We Live in the "Time of Fulfillment"
My dear brothers and sisters, Jesus' first words in the Gospel of Mark are mysterious: "This is the time of fulfillment." What does he mean? With these words, Jesus is summing up the entire history of humanity, the fulcrum points of which is his own passion, death, and resurrection, as St Peter reminds us in the Second Reading.
With these words, Jesus Christ ushers in the third and final age in this history. First there was the age of creation when mankind lived in the unbroken communion with God. This ended with original sin, which drove Adam and Eve out of the Garden of Eden and into the desert of fallen human nature.
Thus began the second age, the age of the promise. God promised Adam and Eve that he would send a savior, a holy king, to free the human family from domination by the devil that their sin had caused. In this second age, God gradually prepared the world, through the education of his chosen people Israel, for the arrival of that savior and king, Jesus Christ.
When Christ finally arrived, it was the "time of fulfilment," the fulfilment of God's promise to send that savior. In this third and final period of human history, God enters into time and space in order to rescue it from sin and destruction.
He does this through his incarnation, which is extended through all time and space through the life of his Church. The end of this third age will yield the new heavens and the new earth, the end of the Kingdom's beginning, and the beginning of its maturity.
Lent is a time to focus on essentials, and nothing is more essential, in a world obsessed with stock markets, political polls, and movie stars, than remembering where we came from and where we're going.
The Multiplication of the Goldfish
One advantage of living in the time of fulfilment is that we have the possibility of storing up our treasures in heaven. Because God's grace has made us his adopted children, all of our prayers and good actions have eternal value. Jesus has promised that he will reward them all, not forgetting even the smallest act of kindness done in his name.
It's like a family that suffered during the Bosnian war in the 1990s. This story I took from "Hot Illustrations," copyright Youth Specialties, Inc., 2001. Before the war, the Malkoc family lived next to a small lake in the village of Jezero. One day in 1990, the dad returned from a trip to Austria with an unusual gift for his teenage sons: an aquarium with two goldfish.
Two years passed and then Serb forces advanced on Jezero. The women and children fled, the men stayed back to fight, and the dad, Samjo, was killed. Later, his wife sneaked back into the destroyed village to bury her husband and rescue what belongings she could.
She let the two goldfish out into the nearby lake, saying to herself, "Maybe they'll be luckier than us." Five years later she and her sons returned. Nothing but ruins remained of their home and their village. Through misty eyes she looked toward the lake.
Glimpsing something strange, she walked over to the shore. "The whole lake was shining from the thousands of golden fish in it," she said. "It made me immediately think of my husband. This was something he left me that I never hoped for." During the war, life underwater had flourished. After their return, the Malkoc family began caring for and selling the goldfish, and soon it became a thriving, lucrative family business.
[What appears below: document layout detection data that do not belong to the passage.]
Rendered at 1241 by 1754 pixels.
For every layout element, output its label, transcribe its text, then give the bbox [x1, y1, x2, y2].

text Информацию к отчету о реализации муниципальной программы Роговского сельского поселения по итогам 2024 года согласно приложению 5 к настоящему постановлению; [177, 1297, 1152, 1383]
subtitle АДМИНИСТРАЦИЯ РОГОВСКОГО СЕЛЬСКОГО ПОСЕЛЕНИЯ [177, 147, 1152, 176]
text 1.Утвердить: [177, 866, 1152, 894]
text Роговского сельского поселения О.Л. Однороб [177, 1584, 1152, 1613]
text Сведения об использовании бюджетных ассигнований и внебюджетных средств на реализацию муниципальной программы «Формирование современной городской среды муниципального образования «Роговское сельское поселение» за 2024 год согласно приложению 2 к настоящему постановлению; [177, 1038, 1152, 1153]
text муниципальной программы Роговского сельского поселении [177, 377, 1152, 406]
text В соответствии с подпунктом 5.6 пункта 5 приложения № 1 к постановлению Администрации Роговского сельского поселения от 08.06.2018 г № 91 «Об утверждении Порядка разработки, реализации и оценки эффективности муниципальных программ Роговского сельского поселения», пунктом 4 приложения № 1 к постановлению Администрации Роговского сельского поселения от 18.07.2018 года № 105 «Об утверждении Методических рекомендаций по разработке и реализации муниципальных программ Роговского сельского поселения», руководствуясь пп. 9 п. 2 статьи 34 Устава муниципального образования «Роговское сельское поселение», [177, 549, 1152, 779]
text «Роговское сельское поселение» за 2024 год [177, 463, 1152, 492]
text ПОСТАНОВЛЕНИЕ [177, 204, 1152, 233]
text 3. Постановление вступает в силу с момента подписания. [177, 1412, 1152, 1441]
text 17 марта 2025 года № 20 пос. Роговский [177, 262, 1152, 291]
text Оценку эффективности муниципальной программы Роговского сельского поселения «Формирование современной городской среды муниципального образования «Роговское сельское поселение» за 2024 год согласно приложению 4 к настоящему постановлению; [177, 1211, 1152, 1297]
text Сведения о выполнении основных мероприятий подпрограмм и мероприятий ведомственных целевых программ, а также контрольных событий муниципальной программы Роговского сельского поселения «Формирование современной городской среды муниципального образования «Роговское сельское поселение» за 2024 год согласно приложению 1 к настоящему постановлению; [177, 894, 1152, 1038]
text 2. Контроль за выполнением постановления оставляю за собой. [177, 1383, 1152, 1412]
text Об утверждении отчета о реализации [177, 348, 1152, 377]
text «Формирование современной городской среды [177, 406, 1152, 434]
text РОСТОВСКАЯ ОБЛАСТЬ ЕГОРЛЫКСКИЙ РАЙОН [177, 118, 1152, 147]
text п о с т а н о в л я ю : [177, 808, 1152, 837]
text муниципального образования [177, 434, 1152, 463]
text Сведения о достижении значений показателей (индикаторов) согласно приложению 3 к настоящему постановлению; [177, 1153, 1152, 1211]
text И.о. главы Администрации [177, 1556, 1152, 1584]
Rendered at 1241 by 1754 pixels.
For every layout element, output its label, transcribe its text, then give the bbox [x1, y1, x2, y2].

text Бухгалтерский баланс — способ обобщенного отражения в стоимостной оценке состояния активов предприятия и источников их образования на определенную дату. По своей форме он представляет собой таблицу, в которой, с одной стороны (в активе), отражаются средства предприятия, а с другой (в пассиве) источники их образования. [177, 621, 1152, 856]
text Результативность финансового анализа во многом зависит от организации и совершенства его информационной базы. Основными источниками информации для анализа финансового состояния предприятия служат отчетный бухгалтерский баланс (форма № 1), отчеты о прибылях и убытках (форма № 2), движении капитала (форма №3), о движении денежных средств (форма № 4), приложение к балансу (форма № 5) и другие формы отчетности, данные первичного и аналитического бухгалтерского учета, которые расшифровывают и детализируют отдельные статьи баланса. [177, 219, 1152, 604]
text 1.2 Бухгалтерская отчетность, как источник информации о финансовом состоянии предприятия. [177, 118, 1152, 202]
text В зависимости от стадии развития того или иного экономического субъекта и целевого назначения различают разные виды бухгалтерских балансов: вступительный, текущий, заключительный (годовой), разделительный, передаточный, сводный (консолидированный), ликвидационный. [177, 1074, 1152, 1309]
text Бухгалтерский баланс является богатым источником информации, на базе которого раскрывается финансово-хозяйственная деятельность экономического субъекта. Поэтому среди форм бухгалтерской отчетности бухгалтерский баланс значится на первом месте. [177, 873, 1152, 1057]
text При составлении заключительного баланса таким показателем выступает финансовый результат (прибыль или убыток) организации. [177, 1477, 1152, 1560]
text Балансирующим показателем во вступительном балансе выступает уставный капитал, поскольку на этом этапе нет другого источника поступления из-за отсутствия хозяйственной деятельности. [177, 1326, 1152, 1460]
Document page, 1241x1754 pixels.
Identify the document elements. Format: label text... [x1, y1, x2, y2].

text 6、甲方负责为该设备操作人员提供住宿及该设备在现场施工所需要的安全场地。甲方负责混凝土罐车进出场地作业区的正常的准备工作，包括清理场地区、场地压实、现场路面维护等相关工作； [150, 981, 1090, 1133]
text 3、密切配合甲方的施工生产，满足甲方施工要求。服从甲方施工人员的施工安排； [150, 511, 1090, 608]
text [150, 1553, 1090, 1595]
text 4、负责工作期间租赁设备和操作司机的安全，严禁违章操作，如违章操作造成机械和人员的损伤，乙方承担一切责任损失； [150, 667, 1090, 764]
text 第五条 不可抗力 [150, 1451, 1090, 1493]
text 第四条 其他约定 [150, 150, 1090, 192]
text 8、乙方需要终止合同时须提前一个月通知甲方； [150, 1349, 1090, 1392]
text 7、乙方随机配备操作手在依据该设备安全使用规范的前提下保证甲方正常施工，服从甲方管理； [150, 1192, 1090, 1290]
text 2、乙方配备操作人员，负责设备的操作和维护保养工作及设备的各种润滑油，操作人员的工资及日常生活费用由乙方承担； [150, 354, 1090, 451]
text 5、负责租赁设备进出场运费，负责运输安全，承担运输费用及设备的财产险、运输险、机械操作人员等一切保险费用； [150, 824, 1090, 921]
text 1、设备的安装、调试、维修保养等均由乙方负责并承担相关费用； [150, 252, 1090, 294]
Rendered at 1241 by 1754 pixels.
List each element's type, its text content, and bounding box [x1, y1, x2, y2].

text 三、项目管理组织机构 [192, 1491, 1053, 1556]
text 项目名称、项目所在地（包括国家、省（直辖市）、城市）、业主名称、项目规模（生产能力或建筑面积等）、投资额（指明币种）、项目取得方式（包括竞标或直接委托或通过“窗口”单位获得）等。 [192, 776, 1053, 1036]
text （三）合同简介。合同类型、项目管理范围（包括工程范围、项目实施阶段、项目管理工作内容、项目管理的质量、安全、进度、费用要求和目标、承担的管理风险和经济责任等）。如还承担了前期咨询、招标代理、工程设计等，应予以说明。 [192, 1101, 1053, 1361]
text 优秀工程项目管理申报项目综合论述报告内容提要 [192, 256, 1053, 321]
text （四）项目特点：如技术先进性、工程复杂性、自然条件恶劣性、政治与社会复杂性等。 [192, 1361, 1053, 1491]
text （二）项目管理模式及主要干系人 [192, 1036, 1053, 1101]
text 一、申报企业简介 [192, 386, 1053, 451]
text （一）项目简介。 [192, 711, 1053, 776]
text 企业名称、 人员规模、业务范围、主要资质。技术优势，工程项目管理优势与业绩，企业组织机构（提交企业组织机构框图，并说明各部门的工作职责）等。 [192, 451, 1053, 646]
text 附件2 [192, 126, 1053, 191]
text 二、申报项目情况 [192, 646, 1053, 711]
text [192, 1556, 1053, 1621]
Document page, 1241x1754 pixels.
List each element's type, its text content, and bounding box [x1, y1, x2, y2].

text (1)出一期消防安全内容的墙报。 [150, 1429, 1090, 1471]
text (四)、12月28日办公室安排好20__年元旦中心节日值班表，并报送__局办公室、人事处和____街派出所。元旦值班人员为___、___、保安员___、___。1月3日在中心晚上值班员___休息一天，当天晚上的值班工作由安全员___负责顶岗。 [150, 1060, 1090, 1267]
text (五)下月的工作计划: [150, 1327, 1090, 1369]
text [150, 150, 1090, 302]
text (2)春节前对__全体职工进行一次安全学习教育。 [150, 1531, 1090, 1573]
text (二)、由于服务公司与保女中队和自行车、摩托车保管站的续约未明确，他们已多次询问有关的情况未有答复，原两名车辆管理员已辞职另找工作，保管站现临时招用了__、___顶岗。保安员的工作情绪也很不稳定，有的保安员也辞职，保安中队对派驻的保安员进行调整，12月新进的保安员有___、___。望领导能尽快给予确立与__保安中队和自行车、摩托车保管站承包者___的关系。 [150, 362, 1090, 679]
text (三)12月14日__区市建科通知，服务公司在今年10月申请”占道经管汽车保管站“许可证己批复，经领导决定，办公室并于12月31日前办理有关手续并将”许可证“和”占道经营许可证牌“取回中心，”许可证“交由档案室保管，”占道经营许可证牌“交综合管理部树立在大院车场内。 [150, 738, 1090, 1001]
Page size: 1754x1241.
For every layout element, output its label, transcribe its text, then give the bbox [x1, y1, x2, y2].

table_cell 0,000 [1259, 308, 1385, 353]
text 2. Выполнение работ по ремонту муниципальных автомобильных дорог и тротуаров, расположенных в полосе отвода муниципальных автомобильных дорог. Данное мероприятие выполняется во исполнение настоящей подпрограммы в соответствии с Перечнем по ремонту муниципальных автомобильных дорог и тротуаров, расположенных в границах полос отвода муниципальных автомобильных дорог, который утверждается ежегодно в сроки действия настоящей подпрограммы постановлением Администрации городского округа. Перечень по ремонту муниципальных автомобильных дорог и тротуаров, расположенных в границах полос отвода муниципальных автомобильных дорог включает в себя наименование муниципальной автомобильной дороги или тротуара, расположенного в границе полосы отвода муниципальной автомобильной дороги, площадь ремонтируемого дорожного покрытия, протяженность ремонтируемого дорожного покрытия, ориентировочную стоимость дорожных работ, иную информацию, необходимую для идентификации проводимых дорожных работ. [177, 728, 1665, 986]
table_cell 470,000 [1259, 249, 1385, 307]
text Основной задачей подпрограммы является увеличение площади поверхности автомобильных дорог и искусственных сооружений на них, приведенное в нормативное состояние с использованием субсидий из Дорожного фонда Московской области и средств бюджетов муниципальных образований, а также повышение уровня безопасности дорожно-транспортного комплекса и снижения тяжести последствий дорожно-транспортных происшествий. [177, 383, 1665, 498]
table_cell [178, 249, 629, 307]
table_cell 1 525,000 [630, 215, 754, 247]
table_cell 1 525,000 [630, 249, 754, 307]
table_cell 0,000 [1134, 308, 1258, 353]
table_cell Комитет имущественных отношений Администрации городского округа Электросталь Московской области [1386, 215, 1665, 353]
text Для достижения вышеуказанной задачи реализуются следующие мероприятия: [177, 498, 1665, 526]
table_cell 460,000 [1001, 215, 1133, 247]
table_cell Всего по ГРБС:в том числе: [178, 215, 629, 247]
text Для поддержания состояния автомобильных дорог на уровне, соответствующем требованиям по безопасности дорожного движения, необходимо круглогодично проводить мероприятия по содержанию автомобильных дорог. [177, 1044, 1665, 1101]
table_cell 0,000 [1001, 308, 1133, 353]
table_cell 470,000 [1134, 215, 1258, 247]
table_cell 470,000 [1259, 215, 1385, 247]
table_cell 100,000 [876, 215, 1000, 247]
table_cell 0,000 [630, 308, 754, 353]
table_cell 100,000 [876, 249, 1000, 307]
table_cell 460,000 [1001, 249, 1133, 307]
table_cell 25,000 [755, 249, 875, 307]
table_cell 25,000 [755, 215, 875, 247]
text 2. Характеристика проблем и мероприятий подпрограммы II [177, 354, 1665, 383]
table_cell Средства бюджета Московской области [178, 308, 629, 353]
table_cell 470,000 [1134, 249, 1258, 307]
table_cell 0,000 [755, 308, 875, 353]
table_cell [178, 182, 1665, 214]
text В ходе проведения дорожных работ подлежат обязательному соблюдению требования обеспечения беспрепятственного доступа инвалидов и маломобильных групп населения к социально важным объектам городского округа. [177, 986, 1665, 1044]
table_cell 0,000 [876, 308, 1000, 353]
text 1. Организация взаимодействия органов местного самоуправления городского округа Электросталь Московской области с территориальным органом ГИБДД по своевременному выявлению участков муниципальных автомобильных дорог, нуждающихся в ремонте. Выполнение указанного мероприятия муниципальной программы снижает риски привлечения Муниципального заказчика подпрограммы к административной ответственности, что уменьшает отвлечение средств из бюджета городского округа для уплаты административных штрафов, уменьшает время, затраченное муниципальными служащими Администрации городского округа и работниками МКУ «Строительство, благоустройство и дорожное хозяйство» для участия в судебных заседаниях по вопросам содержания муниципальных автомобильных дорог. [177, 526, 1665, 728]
Christ's grace makes all of our prayers and good deeds alive, like those goldfish; it makes them multiply and spread beneath the surface of life's struggles and battles. Only when we come home to heaven will we see how much good even the smallest one produced.
Repenting and Believing
"This is the time of fulfilment." Through this history lesson, Jesus is reminding us of where we came from and, more importantly, where we're going: to eternal life with him in heaven. And his next sentence tells us how to get there: "Repent and believe in the gospel."
These two things should characterize our spiritual lives during Lent. First, repent; turn away from self-centered and selfish habits; break them! Jesus eagerly invites us to repent, and he also gives us the perfect way to do so: the sacrament of confession.
Jesus invented confession because he knew we would need it. The same devil that tempted Jesus in the desert is still in business, tempting us in the desert of our consumerist and relativistic culture. Repentance and confession give God a chance to pour his unconditional mercy into our thirsty souls.
Our second Lenten exercise is to "believe in the gospel." Believing in the gospel means trusting Jesus enough to do his will; it means saying with our decisions, not just our words: "Thy Kingdom come, thy will be done."
We find his will in the Ten Commandments, the beatitudes, the teachings of his Church, and dictates of our conscience. Greed, lust, laziness, impatience, dishonesty - these are anti-gospel values. Believing in the gospel means leaving them aside in favor of generosity, faithfulness, responsibility, sincerity, and patient kindness. This is Christ's vision for our lives, one that he will help us live out if we give him the chance.
In this Mass he is coming among us to fill our hearts with the very strength that filled his heart, the strength which gave him the definitive victory over temptation, sin, and evil. As we continue with this Mass, then, let's thank him for allowing us to live in the time of fulfilment, and let's ask him to help us repent and believe in the gospel.